→ **Extract to read**:
— start —

Music News Digest: December 18, 2017

Canada’s sweetheart music biz couple, Jennifer Walsh and Derrick Ross, tied the knot at a civil ceremony in Toronto on Dec. 14. She is Director for Apple’s App Store, iTunes and iBooks in Canada, and he is President of Slaight Music. We wish the couple the very best over the holiday season and forever after.

Daniel Caesar’s Freudian (Golden Child) is #1 on Now magazine’s list of Best Toronto albums of 2017, describing it (in part) as being “direct in sentiment, but rich and complex in its arrangements”. Jackie Shane and Alvvays land in 3rd and 4th place respectively.

– Country-music stalwart Brett Kissel says he’s done looking for a US breakthrough, but he’s got Garth Brooks in his corner and a bankable, interest-earning career at home here in Canada. Nick Krewen spins the story in The Star.

–  Once an important part of the PEI. music scene, the Close to the Coast music festival at Baba's Lounge in Charlottetown is being revived after eight years to honour its founder, the late Lloyd Doyle. The lineup includes Flush, Eyes for Telescopes, Haunted Hearts, The Sidewalks, and Elephant Rock.

A musical work recorded two kilometers underground is now available in digital mini-disc format. Fragments Noirs, by Sudbury-based composer Robert Lemay, has been published by Centretracks, a renowned label for contemporary classical music, according to a release from 5-Penny New Music Concerts. Composed of nine short fragments or musical commentaries, the composition was recorded by the saxophone duo Stereoscope in the SNOLAB neutrino observatory.

Taylor Swift’s 2018 tour includes two Canadian shows, at Rogers Centre Toronto, on Aug. 3-4.

SOCAN Foundation launches a gift of music charitable fund this week. The launch ties into the Foundation's 25th anniversary. In the quarter-century the charitable arm of SOCAN has awarded $25M to Canadian music initiatives spanning 6K grants to individuals and organizations supporting Canadian composers and songwriters in Canada. Details about the latest initiative can be found here.

— end —

Saved data entries:
— start —

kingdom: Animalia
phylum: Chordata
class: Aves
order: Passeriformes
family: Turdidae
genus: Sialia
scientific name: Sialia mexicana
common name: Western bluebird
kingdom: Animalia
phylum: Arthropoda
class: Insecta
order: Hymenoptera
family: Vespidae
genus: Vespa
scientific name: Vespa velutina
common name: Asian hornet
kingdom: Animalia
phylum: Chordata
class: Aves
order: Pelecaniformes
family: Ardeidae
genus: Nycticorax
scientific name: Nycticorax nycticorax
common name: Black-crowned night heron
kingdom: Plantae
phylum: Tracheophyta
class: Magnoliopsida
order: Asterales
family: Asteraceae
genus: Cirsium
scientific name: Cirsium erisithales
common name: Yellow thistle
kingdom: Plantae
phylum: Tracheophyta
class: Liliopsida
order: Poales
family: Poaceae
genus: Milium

— end —

→ **To-do list**:
• A. Check the three statements below against the music news digest and answer yes or no for each, quoting the deciding words from the digest. (i) Jennifer Walsh and Derrick Ross married at a civil ceremony in Toronto. (ii) Jackie Shane placed fourth on Now magazine's list of best Toronto albums of 2017. (iii) Fragments Noirs was recorded by a saxophone duo.
• B. From the music news digest, write out the passage from "A musical work" up to and including "SNOLAB neutrino observatory.", without changing a word.

→ **Responses by task**:
• A.
(i) Yes: "tied the knot at a civil ceremony in Toronto on Dec. 14"
(ii) No: "Jackie Shane and Alvvays land in 3rd and 4th place respectively"
(iii) Yes: "the composition was recorded by the saxophone duo Stereoscope in the SNOLAB neutrino observatory"

• B.
A musical work recorded two kilometers underground is now available in digital mini-disc format. Fragments Noirs, by Sudbury-based composer Robert Lemay, has been published by Centretracks, a renowned label for contemporary classical music, according to a release from 5-Penny New Music Concerts. Composed of nine short fragments or musical commentaries, the composition was recorded by the saxophone duo Stereoscope in the SNOLAB neutrino observatory.